Let's dig into this a little deeper. Here we're patching the page's getInitialProps to enhance the original context with our Prismic client that we only initialise once in order to reuse it between requests. Now you might wonder what ref and api.master() are respectively. A ref token is utilized by Prismic to figure out user access. It is used for multiple features, including caching, preview, in-website editing and A/B testing. In this example we only use it for previews. We'll discuss how to save this token in a cookie in a minute. Here we simply fetch it from cookie (identified by the name we get from Prismic.previewCookie) or use api.master(), which on the other hand is the default-ref.

Preview Cookie

Prismic supports previews by calling a defined URL including a query param named token. Prismic supports a method called previewSession that generates the article url from this token. By saving this token in a cookie, we can keep the session alive for a specific amount of time.

// pages/preview.js

import React from 'react'
import Error from 'next/error'
import Router from 'next/router'
import Prismic from 'prismic-javascript'
import cookie from 'cookie'

import { fetchBlogPost, linkResolver } from '../lib/prismic.js'
import withPrismic from '../lib/withPrismic.js'

// Universal cookie setter
function setCookie (res, key, value) {
  const options = { maxAge: 60 * 300, path: '/', httpOnly: false }
  if (res) {
    res.cookie(key, value, options)
  } else {
    document.cookie = cookie.serialize(key, value, options)
  }
}

// Universal redirect
function redirect (ctx, target) {
  if (ctx.res) {
    // On server
    // 303: "See other"
    ctx.res.writeHead(303, { Location: target })
    ctx.res.end()
  } else {
    // In the browser, we just pretend this never even happened
    Router.replace(target)
  }
}

class Preview extends React.Component {
  static async getInitialProps (ctx) {
    const { token } = ctx.query
    const redirectUrl = await ctx.prismic.api.previewSession(token, linkResolver, '/')
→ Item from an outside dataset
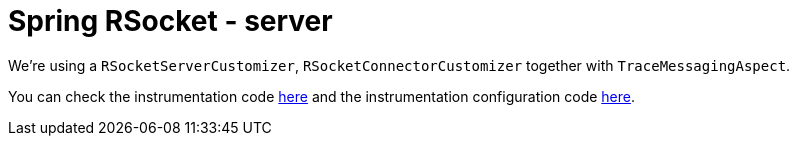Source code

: :branch: main

= Spring RSocket - server

We're using a `RSocketServerCustomizer`, `RSocketConnectorCustomizer` together with `TraceMessagingAspect`.

You can check the instrumentation code https://github.com/spring-cloud/spring-cloud-sleuth/tree/3.1.x/spring-cloud-sleuth-instrumentation/src/main/java/org/springframework/cloud/sleuth/instrument/rsocket[here] and the instrumentation configuration code https://github.com/spring-cloud/spring-cloud-sleuth/blob/3.1.x/spring-cloud-sleuth-autoconfigure/src/main/java/org/springframework/cloud/sleuth/autoconfig/instrument/rsocket[here].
    setCookie(ctx.res, Prismic.previewCookie, token)
    redirect(ctx, redirectUrl)
  }

  render () {
    // This component is supposed to redirect to an actual preview location
    // We don't want this to render anything
    return <Error statusCode={400} />
  }
}

export default withPrismic(Preview)

As you see, this page redirects the user to the actual preview URL and makes sure the session token (later used for ref) gets saved in a cookie.